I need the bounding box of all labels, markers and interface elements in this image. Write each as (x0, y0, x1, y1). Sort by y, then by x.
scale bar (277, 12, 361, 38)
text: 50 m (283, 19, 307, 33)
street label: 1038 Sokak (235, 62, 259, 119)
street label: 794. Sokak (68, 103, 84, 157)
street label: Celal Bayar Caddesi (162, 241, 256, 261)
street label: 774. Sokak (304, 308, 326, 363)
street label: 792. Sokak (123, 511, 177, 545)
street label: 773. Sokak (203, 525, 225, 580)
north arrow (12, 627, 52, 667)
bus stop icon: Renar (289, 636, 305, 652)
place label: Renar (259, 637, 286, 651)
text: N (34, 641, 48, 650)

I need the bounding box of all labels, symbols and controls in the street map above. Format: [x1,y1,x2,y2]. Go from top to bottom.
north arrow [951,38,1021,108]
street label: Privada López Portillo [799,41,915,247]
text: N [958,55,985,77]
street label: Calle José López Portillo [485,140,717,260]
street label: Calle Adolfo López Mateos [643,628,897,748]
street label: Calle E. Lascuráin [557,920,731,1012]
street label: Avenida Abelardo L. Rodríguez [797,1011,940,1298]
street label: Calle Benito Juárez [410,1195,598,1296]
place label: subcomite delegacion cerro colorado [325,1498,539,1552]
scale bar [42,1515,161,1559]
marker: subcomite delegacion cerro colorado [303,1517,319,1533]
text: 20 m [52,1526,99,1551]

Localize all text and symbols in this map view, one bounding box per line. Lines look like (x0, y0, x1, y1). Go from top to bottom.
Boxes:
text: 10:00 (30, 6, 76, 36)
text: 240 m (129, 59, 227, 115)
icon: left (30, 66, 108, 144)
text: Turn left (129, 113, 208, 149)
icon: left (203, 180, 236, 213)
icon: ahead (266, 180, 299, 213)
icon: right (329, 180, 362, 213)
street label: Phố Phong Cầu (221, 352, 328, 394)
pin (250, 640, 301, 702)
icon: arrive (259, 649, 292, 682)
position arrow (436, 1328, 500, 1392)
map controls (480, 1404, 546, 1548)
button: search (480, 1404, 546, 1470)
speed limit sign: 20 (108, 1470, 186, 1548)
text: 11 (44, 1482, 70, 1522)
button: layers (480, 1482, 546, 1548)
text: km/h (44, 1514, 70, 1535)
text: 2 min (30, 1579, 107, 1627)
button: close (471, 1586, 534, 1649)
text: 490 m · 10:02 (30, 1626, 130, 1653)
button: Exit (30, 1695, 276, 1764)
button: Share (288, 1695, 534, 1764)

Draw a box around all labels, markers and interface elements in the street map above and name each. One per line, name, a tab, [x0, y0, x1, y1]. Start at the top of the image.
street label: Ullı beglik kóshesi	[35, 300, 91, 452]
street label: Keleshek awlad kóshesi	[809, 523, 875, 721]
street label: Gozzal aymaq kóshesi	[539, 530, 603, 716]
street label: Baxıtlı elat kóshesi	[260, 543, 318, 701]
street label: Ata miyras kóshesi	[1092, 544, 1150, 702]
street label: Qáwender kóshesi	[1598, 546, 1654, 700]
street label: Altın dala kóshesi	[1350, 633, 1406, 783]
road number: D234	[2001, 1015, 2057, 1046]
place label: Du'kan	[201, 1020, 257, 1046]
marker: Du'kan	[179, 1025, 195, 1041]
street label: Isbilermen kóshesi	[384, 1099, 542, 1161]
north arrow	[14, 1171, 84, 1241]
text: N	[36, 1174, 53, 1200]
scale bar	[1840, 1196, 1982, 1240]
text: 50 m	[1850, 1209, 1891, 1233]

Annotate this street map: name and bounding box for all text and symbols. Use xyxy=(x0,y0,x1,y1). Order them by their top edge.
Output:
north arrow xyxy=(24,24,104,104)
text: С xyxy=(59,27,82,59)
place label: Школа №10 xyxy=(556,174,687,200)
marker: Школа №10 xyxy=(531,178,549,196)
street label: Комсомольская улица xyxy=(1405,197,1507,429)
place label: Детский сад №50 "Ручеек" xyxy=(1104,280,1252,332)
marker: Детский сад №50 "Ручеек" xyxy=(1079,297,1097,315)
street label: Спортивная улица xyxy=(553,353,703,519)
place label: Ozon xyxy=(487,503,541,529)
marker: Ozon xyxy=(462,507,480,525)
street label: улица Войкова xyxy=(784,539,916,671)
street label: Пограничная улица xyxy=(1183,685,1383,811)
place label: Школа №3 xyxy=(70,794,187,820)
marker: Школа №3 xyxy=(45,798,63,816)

· · · · · · ·

From the line holding "Annotate this street" to the last line of the material above, reproduce every line exactly, and only those.

■ Answer
Annotate this street map: name and bounding box for all text and symbols. Use xyxy=(x0,y0,x1,y1). Order them by their top edge.
Output:
north arrow xyxy=(24,24,104,104)
text: С xyxy=(59,27,82,59)
place label: Школа №10 xyxy=(556,174,687,200)
marker: Школа №10 xyxy=(531,178,549,196)
street label: Комсомольская улица xyxy=(1405,197,1507,429)
place label: Детский сад №50 "Ручеек" xyxy=(1104,280,1252,332)
marker: Детский сад №50 "Ручеек" xyxy=(1079,297,1097,315)
street label: Спортивная улица xyxy=(553,353,703,519)
place label: Ozon xyxy=(487,503,541,529)
marker: Ozon xyxy=(462,507,480,525)
street label: улица Войкова xyxy=(784,539,916,671)
street label: Пограничная улица xyxy=(1183,685,1383,811)
place label: Школа №3 xyxy=(70,794,187,820)
marker: Школа №3 xyxy=(45,798,63,816)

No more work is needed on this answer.